Сашка отрицательно замотал головой, не спуская глаз с брата.
— Может быть, сотни две, а то и побольше, — брякнул он наугад.
— Эх, ты, первобытный ты парень. А еще из рогатки пуляешь. Видишь, вот их сколько. Сейчас мы сложим. Смотри, получается один бок посуды. Пролежала она, эта посуда, в земле тысяч десять лет, не меньше. Вот так… — неожиданно оборвал свою лекцию по археологии Зуев и захлопнул дверцу сундучка перед разочарованным Сашкой. И как тот ни просил его, он оставался неумолимым.
— Вот соберете все, что разбросали из этих своих рогаток, тогда другое дело. Я вам все расскажу.
Но Сашку трудно было прельстить далекими перспективами. Сила человеческого разума, а может быть, и слабость его заключается в том, что, раз познав что-нибудь, он хочет сразу владеть результатами своего познания.
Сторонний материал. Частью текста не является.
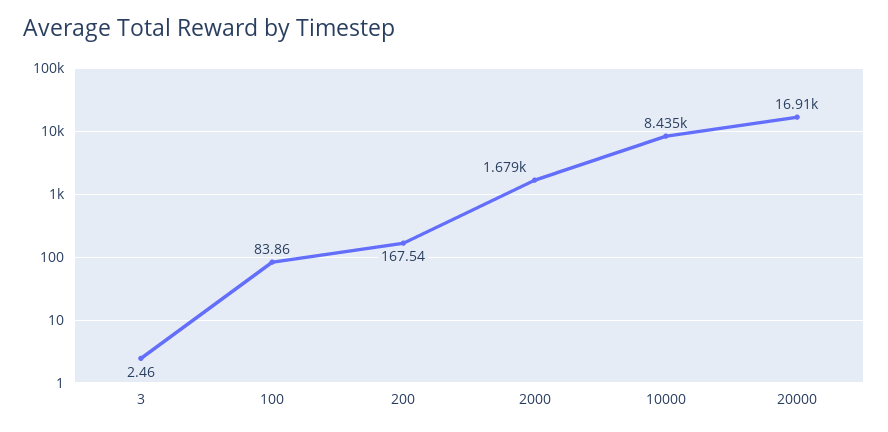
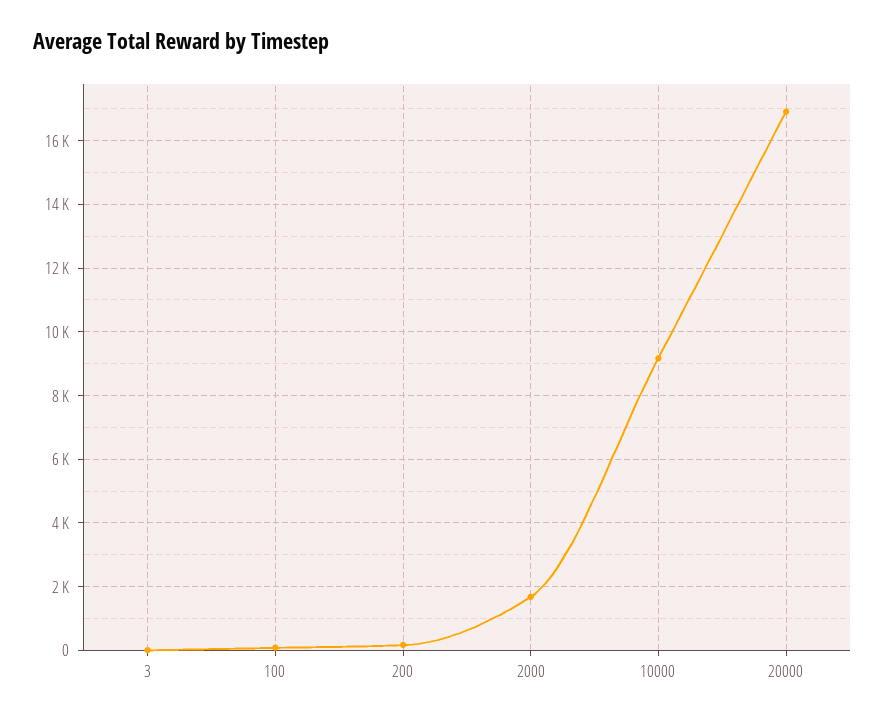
10000: 8435 -> 9200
Ему вынь ли положь сейчас, сию минуту, то, о чем он раньше не знал, но в чем уже прозрел. И пока Зуев снимал сундук со скамьи, Сашка уже заполз под кровать и выкатил ногой два каменных и одно чугунное ядро. Вылезая оттуда с победным видом, он держал в руках глиняную трубку и железные осколки.
— Нашел секиру под лавкою. Петяшка эти ядра с Попова Яра на себе таскал, — засмеялась мать, с интересом слушая их беседу.
— А это я знаю что, — заявил Сашка брату, — эти ядра турецкие. Из них турки прямо в Богдана Хмельницкого палили.
— А вот и врешь. Богдан Хмельницкий с турками и не воевал. Он у них в плену был два года. Языку ихнему научился.
— В плену? — удивленно спросил Сашка. — Как этот наш Шамрай, который со звездой на спине? А как же из этой трубки курили?
— Вот сюда, в это отверстие, всовывалась вишневая, просверленная раскаленной проволокой трубочка — чубук называется. А глиняный набалдашник набивался табаком.
— А почему вишневая? — добивался неугомонный Сашка.
— Ну, тебе все знать нужно. Любили казаки почему-то вишневые чубуки. А почему — и сам не знаю. Вот будешь изучать историю, сам докопаешься. Будет твое научное открытие.
— Это чего? — спросил Сашка.
— Хватит, хватит вам, — с улыбкой сказала мать, отбирая у Сашки трубку. — Твоей истории он не выучит, а курить в два счета выучится. Я уж ему один раз уши за это трепала. Довольно вам, пошли спать.
Уложив Сашку и убедившись, что он уснул, мать подошла к Петру:
— Это хорошо, что ты с хлопчиком так поговорил. Ему как раз мужской глаз нужен. Сиротка.
Зуев задумался:
— Маманя… Ты это тоже ведь для Сашки об этих двух рассказала?
— И для Сашки и для тебя, начальника, — хитровато улыбнулась мать. — Говорят у нас на фабрике: «Вот, Степановна, сын у тебя большую пользу может вдовам да сиротам произвести… И большой вред — тоже. Гляди, говорят, Степановна, чтоб он у тебя не бюрокра-а-тился… И не одним языком работал».